**DATA TO USE**
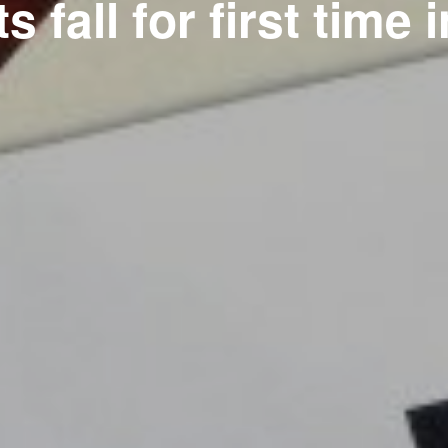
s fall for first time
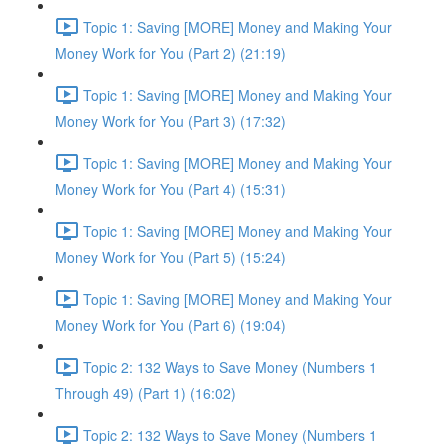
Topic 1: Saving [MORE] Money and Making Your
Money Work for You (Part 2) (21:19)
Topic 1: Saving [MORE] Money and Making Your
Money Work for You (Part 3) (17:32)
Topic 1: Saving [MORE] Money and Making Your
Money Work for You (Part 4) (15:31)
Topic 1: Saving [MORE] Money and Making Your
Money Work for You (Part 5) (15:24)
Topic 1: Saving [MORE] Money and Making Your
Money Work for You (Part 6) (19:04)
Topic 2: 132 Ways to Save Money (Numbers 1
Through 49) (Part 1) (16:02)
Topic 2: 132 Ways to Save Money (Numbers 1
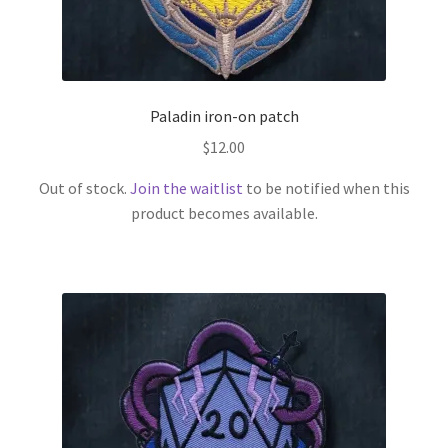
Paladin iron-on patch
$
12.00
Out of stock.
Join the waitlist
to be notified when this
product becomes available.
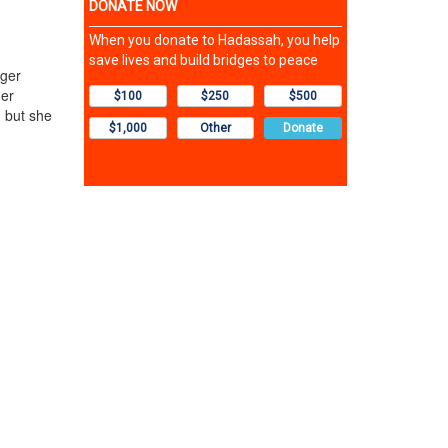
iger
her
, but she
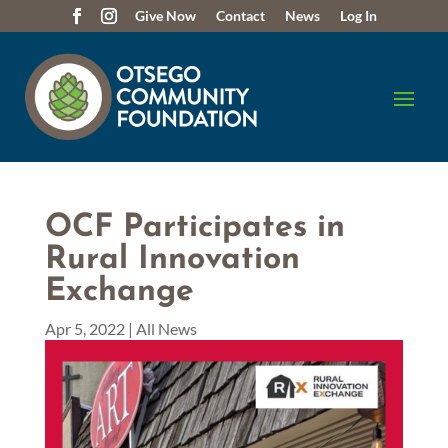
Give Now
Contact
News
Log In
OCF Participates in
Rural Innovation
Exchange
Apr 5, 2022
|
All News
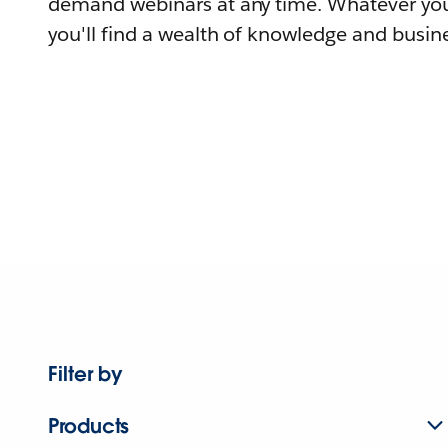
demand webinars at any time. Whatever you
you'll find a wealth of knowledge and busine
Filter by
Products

---

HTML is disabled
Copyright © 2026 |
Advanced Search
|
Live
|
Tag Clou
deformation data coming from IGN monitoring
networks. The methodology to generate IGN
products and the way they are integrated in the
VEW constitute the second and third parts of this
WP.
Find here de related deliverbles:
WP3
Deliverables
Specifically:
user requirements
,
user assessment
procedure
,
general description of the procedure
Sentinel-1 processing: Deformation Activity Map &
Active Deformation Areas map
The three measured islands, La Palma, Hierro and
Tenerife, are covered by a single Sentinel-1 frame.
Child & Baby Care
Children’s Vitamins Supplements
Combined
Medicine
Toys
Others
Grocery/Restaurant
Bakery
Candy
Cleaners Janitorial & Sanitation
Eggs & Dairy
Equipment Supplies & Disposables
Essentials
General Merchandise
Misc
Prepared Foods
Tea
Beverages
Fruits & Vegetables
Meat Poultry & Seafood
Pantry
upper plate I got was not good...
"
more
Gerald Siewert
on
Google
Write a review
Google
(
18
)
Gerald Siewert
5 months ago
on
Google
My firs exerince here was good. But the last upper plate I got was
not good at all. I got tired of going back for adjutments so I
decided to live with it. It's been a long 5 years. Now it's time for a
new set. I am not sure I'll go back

* * *

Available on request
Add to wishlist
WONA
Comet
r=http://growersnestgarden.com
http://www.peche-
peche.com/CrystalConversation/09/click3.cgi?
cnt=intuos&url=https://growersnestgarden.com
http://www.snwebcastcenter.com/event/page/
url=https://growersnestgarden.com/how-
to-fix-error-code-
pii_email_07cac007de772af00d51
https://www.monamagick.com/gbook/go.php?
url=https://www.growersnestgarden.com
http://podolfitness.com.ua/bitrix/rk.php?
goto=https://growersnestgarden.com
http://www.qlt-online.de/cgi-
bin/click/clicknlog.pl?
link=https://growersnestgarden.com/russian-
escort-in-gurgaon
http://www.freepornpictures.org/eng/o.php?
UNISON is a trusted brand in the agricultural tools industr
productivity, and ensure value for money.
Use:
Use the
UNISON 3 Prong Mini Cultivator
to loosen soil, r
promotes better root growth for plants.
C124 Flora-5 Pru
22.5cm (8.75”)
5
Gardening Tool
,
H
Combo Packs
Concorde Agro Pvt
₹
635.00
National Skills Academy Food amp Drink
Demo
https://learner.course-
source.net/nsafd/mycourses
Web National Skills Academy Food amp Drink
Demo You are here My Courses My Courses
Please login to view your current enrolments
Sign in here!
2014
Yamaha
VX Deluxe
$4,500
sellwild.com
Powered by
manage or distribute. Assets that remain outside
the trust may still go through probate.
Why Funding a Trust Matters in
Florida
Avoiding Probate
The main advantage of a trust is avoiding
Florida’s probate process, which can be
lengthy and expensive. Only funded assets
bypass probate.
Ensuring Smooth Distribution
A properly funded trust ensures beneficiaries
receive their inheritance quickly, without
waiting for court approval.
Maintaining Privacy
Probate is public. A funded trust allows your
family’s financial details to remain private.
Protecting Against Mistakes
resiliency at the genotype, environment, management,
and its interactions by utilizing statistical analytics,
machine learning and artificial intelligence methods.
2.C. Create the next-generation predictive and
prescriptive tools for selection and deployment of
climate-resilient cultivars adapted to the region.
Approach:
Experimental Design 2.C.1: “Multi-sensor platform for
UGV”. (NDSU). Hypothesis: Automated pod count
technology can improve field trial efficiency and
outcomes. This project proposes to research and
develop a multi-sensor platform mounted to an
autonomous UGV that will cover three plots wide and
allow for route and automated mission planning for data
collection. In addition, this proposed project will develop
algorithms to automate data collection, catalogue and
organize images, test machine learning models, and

**DESCRIPTION OF THE TASK**
Copy only this from above: the line containing "s fall for first time", the line containing "Through 49) (Part 1) (16:02)", and all lines between, printed exactly. Leave out the pictures.

**OUTPUT FOR THIS TASK**
s fall for first time
Topic 1: Saving [MORE] Money and Making Your
Money Work for You (Part 2) (21:19)
Topic 1: Saving [MORE] Money and Making Your
Money Work for You (Part 3) (17:32)
Topic 1: Saving [MORE] Money and Making Your
Money Work for You (Part 4) (15:31)
Topic 1: Saving [MORE] Money and Making Your
Money Work for You (Part 5) (15:24)
Topic 1: Saving [MORE] Money and Making Your
Money Work for You (Part 6) (19:04)
Topic 2: 132 Ways to Save Money (Numbers 1
Through 49) (Part 1) (16:02)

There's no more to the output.